Le Maître de Ragnarok et la Bénédiction d’Einherjar – Tome 9 – Chapitre 2 – Partie 3

***

Chapitre 2 : Acte 2

Partie 3

« Je vois, et c’est donc pour cela que vous vouliez la construire, » dit Jörgen.

« Bien. J’aimerais aussi trouver un moyen de faire de la soupe miso et de la sauce soja. Après tout, je suis la seule à connaître les saveurs du pays de Yuu-kun. Si je veux qu’il les goûte, alors c’est à moi de faire en sorte que ça arrive. » Mitsuki avait ponctué sa déclaration en frappant du poing sur sa poitrine.

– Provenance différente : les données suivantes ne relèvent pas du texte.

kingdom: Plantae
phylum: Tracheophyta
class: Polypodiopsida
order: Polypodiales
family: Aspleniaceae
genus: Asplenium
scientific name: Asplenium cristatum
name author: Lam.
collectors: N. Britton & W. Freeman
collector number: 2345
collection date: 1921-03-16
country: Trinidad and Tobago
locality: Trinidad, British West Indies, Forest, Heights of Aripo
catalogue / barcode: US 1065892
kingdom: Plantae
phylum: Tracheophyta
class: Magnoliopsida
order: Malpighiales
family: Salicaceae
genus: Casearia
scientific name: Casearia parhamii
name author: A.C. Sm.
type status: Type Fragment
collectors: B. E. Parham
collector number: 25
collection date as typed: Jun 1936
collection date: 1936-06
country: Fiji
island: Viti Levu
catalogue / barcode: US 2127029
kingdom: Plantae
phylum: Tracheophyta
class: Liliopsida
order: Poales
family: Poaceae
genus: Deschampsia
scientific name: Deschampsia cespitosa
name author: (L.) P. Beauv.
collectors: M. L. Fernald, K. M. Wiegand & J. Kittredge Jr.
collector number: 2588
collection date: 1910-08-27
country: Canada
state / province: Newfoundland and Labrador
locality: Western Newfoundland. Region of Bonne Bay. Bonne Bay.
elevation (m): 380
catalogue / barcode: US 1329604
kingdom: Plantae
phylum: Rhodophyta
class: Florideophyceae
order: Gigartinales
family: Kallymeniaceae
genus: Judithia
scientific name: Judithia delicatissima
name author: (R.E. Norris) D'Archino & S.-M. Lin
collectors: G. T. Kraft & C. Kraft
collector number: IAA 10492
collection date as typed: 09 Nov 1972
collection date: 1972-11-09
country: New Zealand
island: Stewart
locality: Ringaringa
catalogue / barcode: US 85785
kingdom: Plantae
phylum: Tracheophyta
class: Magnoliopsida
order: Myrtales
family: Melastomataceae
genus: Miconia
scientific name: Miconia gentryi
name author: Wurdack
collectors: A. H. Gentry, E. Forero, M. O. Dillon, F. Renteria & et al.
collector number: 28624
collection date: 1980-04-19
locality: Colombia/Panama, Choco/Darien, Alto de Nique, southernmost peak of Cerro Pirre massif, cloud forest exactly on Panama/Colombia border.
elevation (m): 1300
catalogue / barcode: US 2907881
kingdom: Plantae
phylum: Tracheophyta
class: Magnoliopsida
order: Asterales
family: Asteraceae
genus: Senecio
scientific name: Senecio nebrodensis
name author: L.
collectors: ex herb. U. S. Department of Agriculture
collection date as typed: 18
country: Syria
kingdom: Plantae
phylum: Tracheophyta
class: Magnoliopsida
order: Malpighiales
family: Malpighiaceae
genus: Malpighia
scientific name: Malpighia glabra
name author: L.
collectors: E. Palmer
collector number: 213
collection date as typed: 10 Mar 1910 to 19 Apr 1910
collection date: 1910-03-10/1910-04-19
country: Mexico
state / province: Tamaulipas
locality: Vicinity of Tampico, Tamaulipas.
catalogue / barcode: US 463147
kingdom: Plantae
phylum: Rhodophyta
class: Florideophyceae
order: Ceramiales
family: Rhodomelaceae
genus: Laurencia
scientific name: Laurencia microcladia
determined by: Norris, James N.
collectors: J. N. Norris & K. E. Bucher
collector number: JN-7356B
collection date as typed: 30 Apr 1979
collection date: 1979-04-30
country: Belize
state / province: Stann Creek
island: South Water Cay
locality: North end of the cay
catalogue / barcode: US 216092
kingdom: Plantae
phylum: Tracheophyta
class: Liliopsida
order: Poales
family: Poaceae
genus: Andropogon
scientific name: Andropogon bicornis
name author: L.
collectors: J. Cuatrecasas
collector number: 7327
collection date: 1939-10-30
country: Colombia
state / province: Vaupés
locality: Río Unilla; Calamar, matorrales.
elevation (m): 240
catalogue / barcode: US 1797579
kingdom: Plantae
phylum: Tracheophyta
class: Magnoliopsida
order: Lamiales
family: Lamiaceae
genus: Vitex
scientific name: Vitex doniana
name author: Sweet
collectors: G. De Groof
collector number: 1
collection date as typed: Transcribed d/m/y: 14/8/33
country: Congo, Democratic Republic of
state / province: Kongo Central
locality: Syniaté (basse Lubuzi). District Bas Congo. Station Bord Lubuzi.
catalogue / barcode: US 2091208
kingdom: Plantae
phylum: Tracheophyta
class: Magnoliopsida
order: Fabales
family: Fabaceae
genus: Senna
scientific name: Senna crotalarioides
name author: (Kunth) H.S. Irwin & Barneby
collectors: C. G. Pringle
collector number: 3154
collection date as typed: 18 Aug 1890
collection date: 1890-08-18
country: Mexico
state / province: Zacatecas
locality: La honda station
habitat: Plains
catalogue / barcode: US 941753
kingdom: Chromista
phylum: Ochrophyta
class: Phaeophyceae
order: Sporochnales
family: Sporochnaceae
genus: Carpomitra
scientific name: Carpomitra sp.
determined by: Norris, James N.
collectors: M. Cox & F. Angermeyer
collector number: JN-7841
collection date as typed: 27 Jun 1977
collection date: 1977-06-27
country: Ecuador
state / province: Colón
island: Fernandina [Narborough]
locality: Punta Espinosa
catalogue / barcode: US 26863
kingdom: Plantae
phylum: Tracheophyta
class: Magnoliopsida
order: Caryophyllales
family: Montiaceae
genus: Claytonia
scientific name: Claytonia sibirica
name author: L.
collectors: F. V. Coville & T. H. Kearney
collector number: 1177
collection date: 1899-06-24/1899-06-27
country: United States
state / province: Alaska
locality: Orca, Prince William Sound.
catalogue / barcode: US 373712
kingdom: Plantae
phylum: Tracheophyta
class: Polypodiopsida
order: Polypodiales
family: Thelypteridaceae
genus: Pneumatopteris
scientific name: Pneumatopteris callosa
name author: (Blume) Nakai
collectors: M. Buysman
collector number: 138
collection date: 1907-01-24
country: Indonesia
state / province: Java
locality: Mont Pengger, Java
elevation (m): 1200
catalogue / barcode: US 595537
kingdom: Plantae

Yuuto allait continuer en tant que patriarche, un dirigeant qui devait porter le fardeau de la vie et de l’avenir de tant de personnes. Cela allait sûrement être très dur pour lui.

La nourriture était la base de tout le reste dans la vie. Si vous pouviez manger des aliments délicieux, cela vous donnait de la force.

« Bwa hah hah hah ! » Jörgen avait laissé échapper un grand rire franc, puis il avait hoché la tête avec satisfaction. « Père est sûrement l’homme le plus heureux de tout Yggdrasil, d’être béni par une épouse aussi généreuse et dévouée. Je souhaiterais même échanger ma propre femme contre vous ! »

« Oh, vraiment ? Réalisez-vous que si vous dites des choses comme ça, votre épouse va vous tuer ? Et je pense que mon propre mari n’aimerait pas non plus entendre ça. » Mitsuki avait gloussé.

« Ahh, et bien, c’est beaucoup trop effrayant pour moi. J’abandonne tout de suite ce genre de conversation. » Jörgen avait fait un haussement d’épaules.

Il était évident que ces deux-là étaient devenus totalement à l’aise et ouverts l’un envers l’autre.

À ce moment-là, un soldat avait couru sur les lieux en criant. « Commandant en second ! Commandant en second, monsieur ! Oh, et ma Dame est là, elle aussi. C’est bien que je vous trouve tous les deux ensemble. »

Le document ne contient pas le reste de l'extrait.